How to complete this task
Copy out exactly the lines spanning the line with "Question: Name the type of graph shown." to the line with "Answer: line", inclusive, from the data underneath, with no pictures.

Input material
◇ ◇ ◇

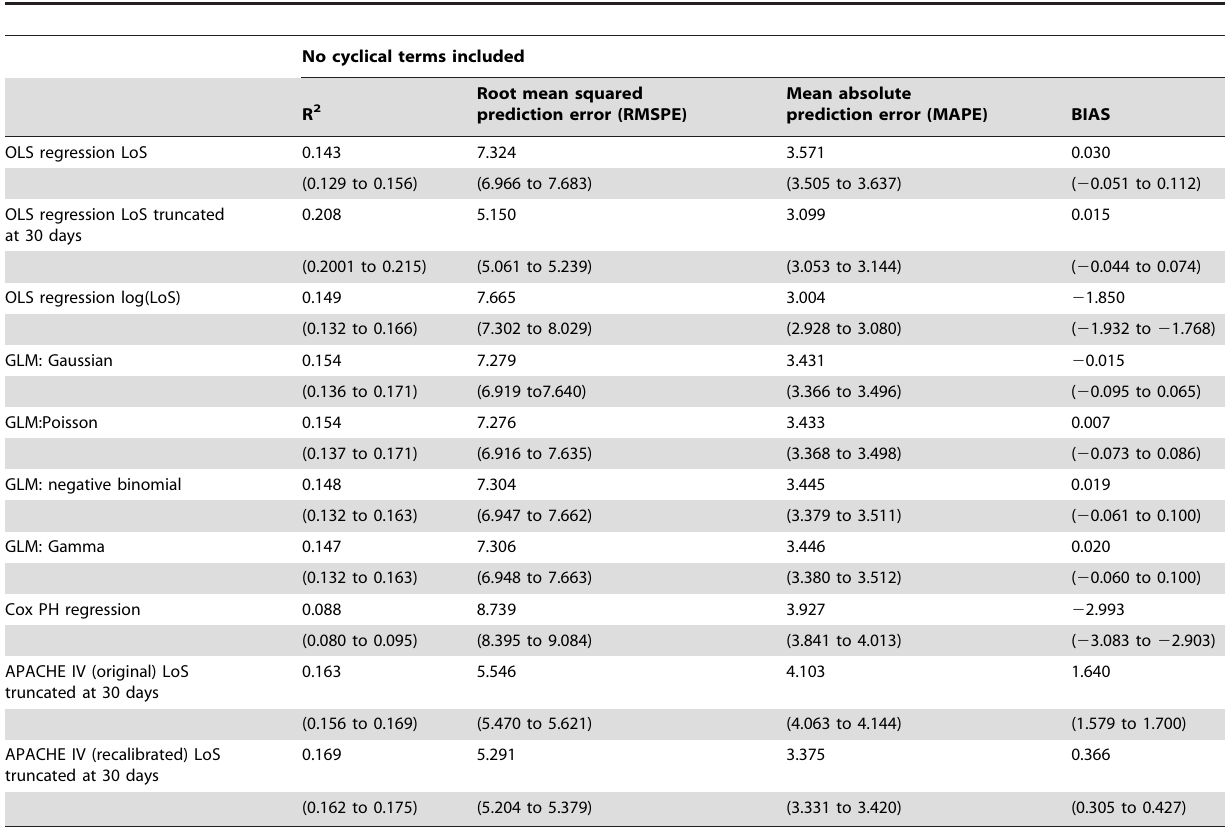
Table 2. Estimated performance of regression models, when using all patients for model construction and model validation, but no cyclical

◇ ◇ ◇

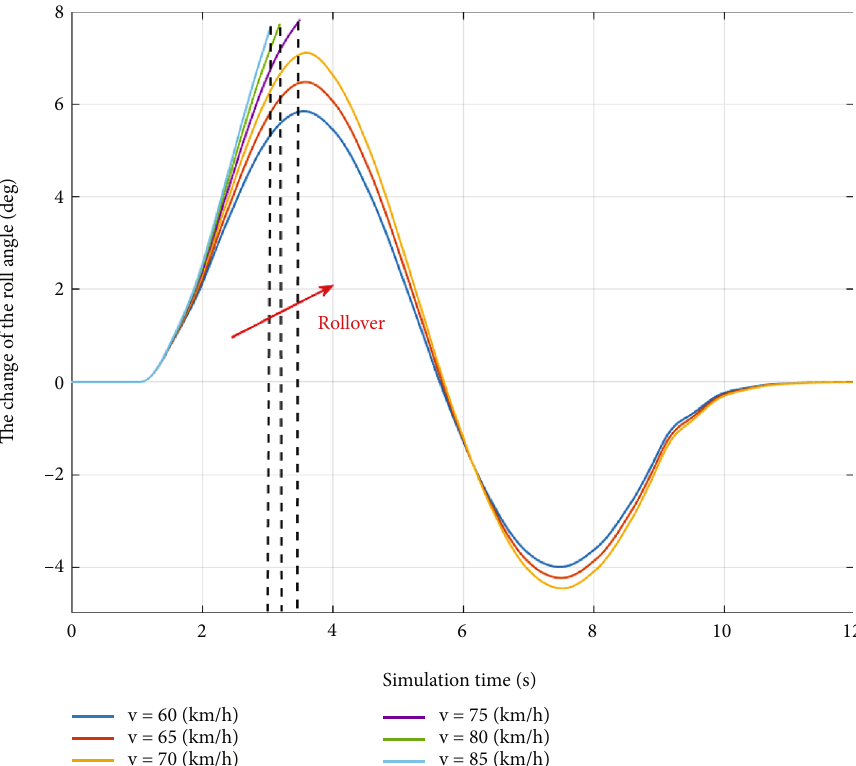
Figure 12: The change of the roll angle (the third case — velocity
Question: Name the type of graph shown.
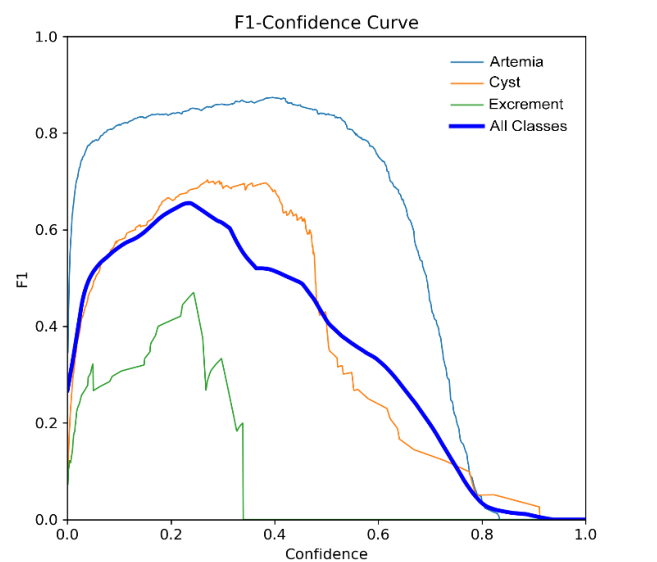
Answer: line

◇ ◇ ◇

Solution below
Question: Name the type of graph shown.
Answer: line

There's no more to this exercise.